Your answer should be only the lines below from the one with "picture [236,131,288,186] ->" to the one with "white laundry basket [152,491,213,595]", repeated exactly, ends included.

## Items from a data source
========
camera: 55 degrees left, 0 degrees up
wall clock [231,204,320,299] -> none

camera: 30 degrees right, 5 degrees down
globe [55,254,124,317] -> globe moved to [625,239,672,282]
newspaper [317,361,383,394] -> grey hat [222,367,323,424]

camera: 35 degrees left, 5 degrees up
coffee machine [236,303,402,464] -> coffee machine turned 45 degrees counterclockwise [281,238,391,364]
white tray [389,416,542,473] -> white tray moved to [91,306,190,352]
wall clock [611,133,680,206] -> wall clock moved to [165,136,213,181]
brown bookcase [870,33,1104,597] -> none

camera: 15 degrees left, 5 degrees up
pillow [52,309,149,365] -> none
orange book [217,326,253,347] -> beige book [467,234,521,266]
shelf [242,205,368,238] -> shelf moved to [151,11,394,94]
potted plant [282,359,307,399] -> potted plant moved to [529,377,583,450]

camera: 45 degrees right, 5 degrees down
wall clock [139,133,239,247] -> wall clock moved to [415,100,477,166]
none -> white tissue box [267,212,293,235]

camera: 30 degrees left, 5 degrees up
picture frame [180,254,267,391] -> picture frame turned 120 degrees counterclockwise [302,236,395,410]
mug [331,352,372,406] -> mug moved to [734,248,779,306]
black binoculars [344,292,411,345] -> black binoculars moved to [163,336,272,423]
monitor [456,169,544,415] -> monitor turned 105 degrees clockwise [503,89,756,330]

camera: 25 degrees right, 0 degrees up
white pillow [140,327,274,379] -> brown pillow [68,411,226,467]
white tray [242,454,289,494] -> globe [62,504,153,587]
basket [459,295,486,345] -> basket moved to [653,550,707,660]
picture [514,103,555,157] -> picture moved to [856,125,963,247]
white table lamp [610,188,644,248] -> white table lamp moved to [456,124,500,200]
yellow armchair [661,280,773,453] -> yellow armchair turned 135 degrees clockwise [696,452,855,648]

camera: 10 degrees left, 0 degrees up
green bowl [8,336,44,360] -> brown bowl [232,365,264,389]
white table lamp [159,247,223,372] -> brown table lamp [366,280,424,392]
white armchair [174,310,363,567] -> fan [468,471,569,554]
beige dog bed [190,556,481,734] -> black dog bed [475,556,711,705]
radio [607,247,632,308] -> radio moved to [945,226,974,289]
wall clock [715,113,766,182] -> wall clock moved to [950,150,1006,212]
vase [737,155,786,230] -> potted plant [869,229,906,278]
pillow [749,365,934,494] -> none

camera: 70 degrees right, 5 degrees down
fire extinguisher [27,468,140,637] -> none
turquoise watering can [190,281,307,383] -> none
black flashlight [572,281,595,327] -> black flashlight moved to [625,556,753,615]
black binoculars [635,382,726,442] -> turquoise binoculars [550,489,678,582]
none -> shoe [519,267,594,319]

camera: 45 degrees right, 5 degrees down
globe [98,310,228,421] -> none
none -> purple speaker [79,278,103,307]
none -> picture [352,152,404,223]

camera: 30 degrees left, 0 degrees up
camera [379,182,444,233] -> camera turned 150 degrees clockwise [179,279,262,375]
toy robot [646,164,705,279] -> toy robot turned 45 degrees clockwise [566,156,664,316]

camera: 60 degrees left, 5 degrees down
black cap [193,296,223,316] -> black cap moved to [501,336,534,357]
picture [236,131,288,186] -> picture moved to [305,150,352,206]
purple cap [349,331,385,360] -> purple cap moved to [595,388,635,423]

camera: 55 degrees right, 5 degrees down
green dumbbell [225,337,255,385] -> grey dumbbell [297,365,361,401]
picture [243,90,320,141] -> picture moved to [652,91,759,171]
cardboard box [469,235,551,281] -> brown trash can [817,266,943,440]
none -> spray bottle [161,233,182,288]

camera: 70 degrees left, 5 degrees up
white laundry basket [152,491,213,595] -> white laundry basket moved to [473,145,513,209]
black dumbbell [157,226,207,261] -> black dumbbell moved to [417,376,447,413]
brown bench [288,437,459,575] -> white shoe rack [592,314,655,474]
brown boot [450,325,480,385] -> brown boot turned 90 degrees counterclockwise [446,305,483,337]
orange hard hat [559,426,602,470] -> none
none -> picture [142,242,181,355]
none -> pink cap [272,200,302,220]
========
## TASK RESULT
picture [236,131,288,186] -> picture moved to [305,150,352,206]
purple cap [349,331,385,360] -> purple cap moved to [595,388,635,423]

camera: 55 degrees right, 5 degrees down
green dumbbell [225,337,255,385] -> grey dumbbell [297,365,361,401]
picture [243,90,320,141] -> picture moved to [652,91,759,171]
cardboard box [469,235,551,281] -> brown trash can [817,266,943,440]
none -> spray bottle [161,233,182,288]

camera: 70 degrees left, 5 degrees up
white laundry basket [152,491,213,595] -> white laundry basket moved to [473,145,513,209]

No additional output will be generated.